[Source text]:
Multivariable analysis showed that 3 factors were significantly associated with mortality: dyspnea (hazard ratio [HR], 3.89; 95% CI, 2.02-7.51), Model for End-Stage Liver Disease (MELD) class of 15 to 19 (HR, 5.46; 95% CI, 1.81-16.50), and MELD class of ≥20 (HR, 5.24; 95% CI, 1.77-15.55).

In addition, 26 patients had an LT after a median of 78.5 days (IQR, 44-102 days) from diagnosis. The overall median ICU and hospital stay were 3 days (IQR, 3-6 days) and 11 days (IQR 8-19 days), respectively. The survival rate was 96% after a median follow-up of 118 days (IQR, 31-170 days); 1 patient died from posterior reversible encephalopathy syndrome 82 days after the LT.

The risk for early death for LT candidates with COVID-19 increased to 49.2% in those with decompensated cirrhosis and a Laboratory MELD (Lab-MELD) score of ≥15, a rate that is triple the mortality risk for patients on a waiting list with comparable Lab-MELD scores without COVID-19.

(Saved data entries)
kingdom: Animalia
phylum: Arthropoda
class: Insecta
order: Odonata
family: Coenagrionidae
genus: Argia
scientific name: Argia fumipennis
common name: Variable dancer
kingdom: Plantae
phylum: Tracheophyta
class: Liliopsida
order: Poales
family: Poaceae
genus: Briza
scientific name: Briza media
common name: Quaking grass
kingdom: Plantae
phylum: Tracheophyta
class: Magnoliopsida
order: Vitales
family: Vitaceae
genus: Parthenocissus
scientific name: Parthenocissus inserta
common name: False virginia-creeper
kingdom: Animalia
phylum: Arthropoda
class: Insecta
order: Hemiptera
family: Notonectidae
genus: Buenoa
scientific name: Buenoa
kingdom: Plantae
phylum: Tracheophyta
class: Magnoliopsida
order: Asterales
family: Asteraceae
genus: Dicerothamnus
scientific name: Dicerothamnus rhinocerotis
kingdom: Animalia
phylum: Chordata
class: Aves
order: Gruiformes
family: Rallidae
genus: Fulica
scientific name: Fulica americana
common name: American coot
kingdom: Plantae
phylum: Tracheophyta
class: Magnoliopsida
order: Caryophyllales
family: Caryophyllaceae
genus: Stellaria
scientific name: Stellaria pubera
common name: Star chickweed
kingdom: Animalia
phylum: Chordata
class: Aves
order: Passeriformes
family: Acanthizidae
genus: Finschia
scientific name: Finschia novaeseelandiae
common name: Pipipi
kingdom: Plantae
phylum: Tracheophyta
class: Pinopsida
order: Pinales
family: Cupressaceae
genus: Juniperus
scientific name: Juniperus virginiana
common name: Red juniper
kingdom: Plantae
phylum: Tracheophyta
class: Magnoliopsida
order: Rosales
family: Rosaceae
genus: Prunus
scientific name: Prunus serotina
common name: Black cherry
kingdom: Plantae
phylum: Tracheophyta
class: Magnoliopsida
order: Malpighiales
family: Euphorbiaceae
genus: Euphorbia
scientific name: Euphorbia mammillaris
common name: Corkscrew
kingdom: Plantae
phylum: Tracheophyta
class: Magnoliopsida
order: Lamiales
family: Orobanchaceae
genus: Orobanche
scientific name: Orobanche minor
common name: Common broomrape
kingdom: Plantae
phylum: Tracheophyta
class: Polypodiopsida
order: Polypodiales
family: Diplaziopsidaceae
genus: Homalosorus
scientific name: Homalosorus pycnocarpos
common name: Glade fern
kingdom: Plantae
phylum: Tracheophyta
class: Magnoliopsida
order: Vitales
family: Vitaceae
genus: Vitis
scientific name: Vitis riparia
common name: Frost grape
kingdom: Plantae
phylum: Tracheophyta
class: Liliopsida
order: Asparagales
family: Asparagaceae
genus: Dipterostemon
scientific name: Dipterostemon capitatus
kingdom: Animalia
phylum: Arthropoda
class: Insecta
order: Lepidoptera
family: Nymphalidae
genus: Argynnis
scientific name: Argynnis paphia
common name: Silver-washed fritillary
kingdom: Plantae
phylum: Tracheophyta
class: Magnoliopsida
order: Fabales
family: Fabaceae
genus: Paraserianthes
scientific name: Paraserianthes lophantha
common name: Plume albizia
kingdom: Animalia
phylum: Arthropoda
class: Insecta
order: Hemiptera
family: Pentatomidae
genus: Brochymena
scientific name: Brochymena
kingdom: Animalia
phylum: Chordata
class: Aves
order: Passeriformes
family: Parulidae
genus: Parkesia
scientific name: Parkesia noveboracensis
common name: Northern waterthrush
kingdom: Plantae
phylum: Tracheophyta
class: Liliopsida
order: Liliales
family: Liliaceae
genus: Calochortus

[Work instruction 1]: In the text on COVID-19 in liver transplant candidates, what was the survival rate after a median follow-up of 118 days?
[Work instruction 2]: Print the part of the text on COVID-19 in liver transplant candidates that begins at the words "Multivariable analysis showed" and ends after "95% CI, 1.77-15.55).".
[Work instruction 3]: Write what comes next in the text on COVID-19 in liver transplant candidates, starting after its last sentence.

[Exercise answer 1]: 96%

[Exercise answer 2]:
Multivariable analysis showed that 3 factors were significantly associated with mortality: dyspnea (hazard ratio [HR], 3.89; 95% CI, 2.02-7.51), Model for End-Stage Liver Disease (MELD) class of 15 to 19 (HR, 5.46; 95% CI, 1.81-16.50), and MELD class of ≥20 (HR, 5.24; 95% CI, 1.77-15.55).

[Exercise answer 3]:
The study authors noted 2 main limitations to their findings. By including symptomatic cases with confirmed positive SARS-CoV-2 polymerase chain reaction tests with test sensitivity less than 80%, some cases may have inadvertently been excluded. Additionally, the impact of the COVID-19 pandemic on access to LT was not assessed.

“LT candidates with [decompensated cirrhosis] should rigorously adopt all the usual measures to prevent SARS-CoV-2 infection and reinforced vaccination programmes should be implemented as the efficacy of standard vaccines is much lower than that reported in the registration studies,” the researchers commented. “The evaluation of Lab-MELD score and dyspnoea at clinical presentation will aid clinicians in their decision-making,” They concluded.

Reference

Belli LS, Duvoux C, Cortesi PA, et al. COVID-19 in liver transplant candidates: pretransplant and post-transplant outcomes—an ELITA/ELTR multicentre cohort study. Gut. Published online July 19, 2021. doi: 10.1136/gutjnl-2021-324879.